Igor

By Igor

traveller’s tales

So - she’s on her way home.  It’s a long journey - she won’t be back in the UK until midday tomorrow.  She’ll have lots to tell me - some I’ll get - and some will pass me by.  Traveller’s tales, like cheap wine and humour, do not always travel well.  What made someone laugh/cry/ drop their jaw is often met with a blank stare at the re-telling.  Sometimes you just have to be there.  It doesn’t stop us from telling them though ……

… I was in China one time in the course of my work.  I had a day off and did the obligatory visit to the Great Wall.  It is a wall - and it is great.  Jaw-droppingly so.

I’m on my own and climbing the many steep steps up to the ramparts.  Coming down towards me are three men; I stop to catch my breath and they stop to say hello.  They then ask me two questions in perfect English - and in rapid succession;
“Are you English?”
“Do you support Charlton Athletic?” 

I fluster a ‘yes’ to the first and ‘no’ to the second.  Charlton Athletic?  In the middle of the Great Wall of China?  Why?

They turn out to be Mongolian telecoms engineers on holiday.  At this I stifle a laugh at the thought of three descendants of the very people the wall was built to keep out, re-appearing as tourists.

(When I eventually return home I’m laughing as I tell Anniemay.  She goes to make tea. I think it's the football league thing.)

Later on I meet a video crew making an English language programme.  Once they realise I’m English I’m invited to read their script so they can capture some ‘authentic native speech’.  They ask if I can do regional accents.  My attempts at Geordie fail to impress;  “Can you do Scottish?”  This time I bring a smile to their faces.

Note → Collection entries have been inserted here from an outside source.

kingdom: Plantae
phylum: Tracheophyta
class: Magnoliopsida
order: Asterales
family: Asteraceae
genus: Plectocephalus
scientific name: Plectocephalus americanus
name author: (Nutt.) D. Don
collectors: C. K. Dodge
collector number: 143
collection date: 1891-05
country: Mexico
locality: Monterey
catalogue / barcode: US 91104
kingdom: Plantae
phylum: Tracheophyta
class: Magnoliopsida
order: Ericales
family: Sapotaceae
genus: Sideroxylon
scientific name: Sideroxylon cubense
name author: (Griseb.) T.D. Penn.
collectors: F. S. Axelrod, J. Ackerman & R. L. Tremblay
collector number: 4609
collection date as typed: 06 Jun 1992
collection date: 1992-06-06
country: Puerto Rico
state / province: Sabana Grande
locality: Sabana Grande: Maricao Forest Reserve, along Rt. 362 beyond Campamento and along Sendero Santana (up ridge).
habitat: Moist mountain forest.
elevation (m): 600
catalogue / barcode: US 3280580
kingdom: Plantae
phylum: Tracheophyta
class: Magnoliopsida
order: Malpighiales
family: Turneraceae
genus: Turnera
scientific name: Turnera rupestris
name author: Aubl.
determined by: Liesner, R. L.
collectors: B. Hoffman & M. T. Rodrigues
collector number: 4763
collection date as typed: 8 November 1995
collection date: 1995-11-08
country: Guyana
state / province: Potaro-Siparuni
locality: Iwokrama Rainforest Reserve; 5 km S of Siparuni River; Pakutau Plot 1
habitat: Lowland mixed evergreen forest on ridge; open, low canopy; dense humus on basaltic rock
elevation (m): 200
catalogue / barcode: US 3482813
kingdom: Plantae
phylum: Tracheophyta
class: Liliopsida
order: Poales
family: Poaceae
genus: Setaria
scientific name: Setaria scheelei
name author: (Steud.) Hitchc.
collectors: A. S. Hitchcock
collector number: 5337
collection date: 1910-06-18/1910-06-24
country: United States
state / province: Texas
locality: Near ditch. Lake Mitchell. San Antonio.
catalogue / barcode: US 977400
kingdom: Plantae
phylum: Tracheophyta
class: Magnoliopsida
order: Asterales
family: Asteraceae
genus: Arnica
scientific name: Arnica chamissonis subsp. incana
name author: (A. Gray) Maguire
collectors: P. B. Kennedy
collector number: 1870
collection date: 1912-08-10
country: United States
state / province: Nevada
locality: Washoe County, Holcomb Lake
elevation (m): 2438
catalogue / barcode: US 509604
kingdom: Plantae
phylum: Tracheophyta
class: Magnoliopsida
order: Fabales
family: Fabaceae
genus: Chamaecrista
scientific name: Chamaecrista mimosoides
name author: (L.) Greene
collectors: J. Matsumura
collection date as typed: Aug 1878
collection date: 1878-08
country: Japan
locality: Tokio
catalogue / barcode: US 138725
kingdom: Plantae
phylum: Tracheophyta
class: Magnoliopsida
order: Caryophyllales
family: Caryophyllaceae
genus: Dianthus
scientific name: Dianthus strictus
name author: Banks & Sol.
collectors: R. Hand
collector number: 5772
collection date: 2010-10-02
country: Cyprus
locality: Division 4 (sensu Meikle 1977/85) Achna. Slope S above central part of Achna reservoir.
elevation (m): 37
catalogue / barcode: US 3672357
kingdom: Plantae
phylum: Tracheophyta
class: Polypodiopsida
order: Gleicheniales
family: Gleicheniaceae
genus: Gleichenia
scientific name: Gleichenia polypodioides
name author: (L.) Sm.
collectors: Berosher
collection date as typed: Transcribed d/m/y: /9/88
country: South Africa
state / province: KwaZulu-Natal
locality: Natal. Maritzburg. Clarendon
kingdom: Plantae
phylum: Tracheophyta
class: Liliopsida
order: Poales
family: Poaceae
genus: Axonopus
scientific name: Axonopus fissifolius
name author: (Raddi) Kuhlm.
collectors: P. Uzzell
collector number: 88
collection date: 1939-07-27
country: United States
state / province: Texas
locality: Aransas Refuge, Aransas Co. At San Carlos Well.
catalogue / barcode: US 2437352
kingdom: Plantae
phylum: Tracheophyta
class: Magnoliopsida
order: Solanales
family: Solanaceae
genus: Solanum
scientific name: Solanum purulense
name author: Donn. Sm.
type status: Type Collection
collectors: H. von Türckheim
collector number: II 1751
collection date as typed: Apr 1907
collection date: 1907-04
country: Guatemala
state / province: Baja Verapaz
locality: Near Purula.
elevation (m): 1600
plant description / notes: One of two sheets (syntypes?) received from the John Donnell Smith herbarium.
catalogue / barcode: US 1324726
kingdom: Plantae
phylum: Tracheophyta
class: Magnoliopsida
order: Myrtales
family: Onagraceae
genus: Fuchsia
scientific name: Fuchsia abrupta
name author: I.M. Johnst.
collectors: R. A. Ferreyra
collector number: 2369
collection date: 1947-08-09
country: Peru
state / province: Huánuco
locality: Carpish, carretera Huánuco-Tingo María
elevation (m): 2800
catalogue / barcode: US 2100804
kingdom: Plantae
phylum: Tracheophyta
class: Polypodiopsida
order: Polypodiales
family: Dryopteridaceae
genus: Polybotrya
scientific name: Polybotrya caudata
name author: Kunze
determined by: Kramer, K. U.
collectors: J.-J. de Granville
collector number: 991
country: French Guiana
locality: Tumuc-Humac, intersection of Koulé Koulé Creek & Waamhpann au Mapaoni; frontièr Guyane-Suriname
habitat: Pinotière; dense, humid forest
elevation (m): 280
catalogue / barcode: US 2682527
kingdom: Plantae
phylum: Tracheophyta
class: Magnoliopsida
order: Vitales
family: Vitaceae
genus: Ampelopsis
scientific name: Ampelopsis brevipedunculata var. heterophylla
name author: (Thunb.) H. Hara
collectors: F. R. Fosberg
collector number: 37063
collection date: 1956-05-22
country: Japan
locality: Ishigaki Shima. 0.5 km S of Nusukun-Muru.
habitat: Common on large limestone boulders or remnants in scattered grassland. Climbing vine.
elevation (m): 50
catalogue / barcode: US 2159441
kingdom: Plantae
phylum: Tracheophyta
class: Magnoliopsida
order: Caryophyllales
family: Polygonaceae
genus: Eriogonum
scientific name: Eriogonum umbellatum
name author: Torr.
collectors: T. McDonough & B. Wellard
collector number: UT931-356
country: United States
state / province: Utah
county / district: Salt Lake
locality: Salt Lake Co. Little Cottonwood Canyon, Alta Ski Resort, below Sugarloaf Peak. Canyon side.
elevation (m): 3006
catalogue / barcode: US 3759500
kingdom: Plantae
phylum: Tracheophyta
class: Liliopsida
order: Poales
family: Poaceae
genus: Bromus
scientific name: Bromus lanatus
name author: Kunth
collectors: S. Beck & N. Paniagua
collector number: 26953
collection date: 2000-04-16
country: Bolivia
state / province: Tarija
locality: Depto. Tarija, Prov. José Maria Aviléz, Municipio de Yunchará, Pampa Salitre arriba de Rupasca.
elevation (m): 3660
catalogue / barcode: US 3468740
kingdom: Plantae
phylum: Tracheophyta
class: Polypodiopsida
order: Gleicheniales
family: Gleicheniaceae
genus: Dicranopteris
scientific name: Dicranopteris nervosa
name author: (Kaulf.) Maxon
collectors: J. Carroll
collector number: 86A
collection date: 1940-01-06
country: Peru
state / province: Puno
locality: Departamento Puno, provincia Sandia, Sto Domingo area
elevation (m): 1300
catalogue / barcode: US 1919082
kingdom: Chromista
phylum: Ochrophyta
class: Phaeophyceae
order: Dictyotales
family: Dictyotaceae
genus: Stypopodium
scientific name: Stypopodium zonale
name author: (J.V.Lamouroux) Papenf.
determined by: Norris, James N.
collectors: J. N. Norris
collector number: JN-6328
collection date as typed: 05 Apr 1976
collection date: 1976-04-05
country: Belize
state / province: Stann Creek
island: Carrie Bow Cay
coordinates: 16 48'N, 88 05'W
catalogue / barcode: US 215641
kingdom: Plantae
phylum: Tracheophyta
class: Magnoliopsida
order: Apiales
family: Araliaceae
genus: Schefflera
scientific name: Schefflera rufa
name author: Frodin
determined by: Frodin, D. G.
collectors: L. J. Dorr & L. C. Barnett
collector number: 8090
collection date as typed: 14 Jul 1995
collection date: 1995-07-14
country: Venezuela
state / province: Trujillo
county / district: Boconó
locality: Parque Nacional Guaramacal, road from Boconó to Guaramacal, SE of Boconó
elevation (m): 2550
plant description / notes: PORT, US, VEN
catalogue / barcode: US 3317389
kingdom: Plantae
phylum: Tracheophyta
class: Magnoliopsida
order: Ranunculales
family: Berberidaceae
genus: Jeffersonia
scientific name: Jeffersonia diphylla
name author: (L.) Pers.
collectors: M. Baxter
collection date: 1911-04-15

English language teaching is/was big business in China.  Back in 2005 the Chinese government set a target for all primary schools to teach some of their curriculum in the English language by 2010.  There are around 10,000,000 primary school teachers in China.  UK and Australian Universities were falling over themselves to sell teaching materials. 

I don’t know if they met their target but I hope my modest attempts went some way to help.  Somewhere in a remote village, I imagine a teacher sitting at a computer with headphones on practicing, when prompted, the phrase “it wasnae me”.